── Given text ──
I didn't plan to do this post today but Anna at Cookie Madness alerted me (us) to the fact that today is National Cookie day. SO, in honor of the celebration here is a good, slightly healthier cookie recipe. It is from a summer edition of Cooking LIght. When I finally found dried blueberries I pulled it out and tried it. Let me say YUMMY! This was nice and light with the perfect tartness added by the blueberries but lacking the overwhelming (if you ask me) taste of chocolate. Once again, because blueberries are full of anioxidants (go ahead, eat them everyday!!!), this is my submission for Sweetnicks ARF Tuesday. Stop by and check out the other recipes.
2/3 cup packed brown sugar
1/3 cup butter, softened (I probably used margarine, don't remember)
1/4 cup light-colored corn syrup
2 T fresh orange juice
1 teaspoon vanilla extract
1 large egg
1 1/2 cups AP flour (6 3/4 oz)
───
── Extracted entries ──
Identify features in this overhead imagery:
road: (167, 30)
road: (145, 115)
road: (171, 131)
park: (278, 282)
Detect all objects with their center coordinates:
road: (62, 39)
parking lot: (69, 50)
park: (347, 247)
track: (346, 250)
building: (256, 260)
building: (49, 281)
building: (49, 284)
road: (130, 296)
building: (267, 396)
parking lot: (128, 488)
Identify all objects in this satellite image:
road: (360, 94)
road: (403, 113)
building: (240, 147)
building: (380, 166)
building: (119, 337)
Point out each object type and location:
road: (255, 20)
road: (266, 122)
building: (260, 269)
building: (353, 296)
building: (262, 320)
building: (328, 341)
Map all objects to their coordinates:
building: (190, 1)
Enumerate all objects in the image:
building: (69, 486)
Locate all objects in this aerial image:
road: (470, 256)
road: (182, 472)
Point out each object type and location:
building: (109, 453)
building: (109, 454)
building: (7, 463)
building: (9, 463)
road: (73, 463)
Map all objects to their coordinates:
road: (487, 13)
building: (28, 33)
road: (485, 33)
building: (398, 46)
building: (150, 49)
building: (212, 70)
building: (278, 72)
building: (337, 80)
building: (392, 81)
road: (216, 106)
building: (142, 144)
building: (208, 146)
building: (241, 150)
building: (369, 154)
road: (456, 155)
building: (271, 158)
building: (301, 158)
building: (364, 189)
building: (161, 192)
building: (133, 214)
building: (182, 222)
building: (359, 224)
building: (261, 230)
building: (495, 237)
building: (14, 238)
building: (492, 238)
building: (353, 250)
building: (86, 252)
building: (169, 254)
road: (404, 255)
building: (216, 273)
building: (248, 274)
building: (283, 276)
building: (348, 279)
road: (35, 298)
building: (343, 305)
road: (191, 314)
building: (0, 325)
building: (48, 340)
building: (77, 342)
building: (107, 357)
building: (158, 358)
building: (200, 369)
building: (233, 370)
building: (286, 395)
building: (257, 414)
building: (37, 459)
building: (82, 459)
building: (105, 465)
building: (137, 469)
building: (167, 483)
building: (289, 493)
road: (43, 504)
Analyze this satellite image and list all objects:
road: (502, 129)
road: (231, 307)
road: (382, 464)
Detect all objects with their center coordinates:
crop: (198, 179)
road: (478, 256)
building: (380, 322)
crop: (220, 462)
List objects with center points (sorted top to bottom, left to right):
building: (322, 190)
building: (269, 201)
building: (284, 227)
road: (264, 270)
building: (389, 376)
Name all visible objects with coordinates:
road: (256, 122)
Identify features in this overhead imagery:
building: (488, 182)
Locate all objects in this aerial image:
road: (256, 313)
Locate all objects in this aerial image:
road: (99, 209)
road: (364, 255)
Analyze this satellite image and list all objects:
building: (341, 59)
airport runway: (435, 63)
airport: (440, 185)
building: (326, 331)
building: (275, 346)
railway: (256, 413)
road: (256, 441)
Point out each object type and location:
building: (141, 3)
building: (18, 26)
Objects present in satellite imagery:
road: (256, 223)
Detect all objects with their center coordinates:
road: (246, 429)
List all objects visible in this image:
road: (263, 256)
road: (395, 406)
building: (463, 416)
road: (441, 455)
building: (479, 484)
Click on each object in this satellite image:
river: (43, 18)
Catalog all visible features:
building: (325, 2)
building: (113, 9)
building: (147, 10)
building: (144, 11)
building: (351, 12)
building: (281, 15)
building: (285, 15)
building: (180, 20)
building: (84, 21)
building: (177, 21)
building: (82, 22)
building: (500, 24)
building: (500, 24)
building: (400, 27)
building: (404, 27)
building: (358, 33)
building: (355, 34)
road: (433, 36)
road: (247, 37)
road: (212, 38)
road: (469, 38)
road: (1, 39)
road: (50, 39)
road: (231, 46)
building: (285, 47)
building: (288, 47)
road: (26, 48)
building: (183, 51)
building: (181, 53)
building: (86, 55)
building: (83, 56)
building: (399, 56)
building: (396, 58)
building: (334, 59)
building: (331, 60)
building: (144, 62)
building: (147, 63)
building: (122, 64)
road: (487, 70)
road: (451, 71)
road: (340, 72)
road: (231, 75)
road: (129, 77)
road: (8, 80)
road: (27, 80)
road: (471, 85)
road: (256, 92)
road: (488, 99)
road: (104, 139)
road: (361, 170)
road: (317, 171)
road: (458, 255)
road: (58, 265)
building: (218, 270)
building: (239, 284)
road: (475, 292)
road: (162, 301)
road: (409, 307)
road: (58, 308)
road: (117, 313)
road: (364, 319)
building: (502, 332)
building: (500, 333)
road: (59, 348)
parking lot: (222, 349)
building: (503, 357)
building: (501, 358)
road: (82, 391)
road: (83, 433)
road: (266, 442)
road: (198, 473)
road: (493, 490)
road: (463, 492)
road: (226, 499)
───
- Objective 1 -
In the cookie recipe post, which magazine edition is named as the source of the recipe?
- Objective 2 -
Please summarize the cookie recipe post in two sentences.

- Full response 1 -
A summer edition of Cooking Light.

- Full response 2 -
After Anna at Cookie Madness pointed out that it is National Cookie Day, the writer shares a slightly healthier cookie recipe from a summer edition of Cooking Light, tried once dried blueberries were found. The writer found the cookies light with a perfect tartness from the blueberries, and because blueberries are full of antioxidants, offers the recipe as a submission for Sweetnicks ARF Tuesday.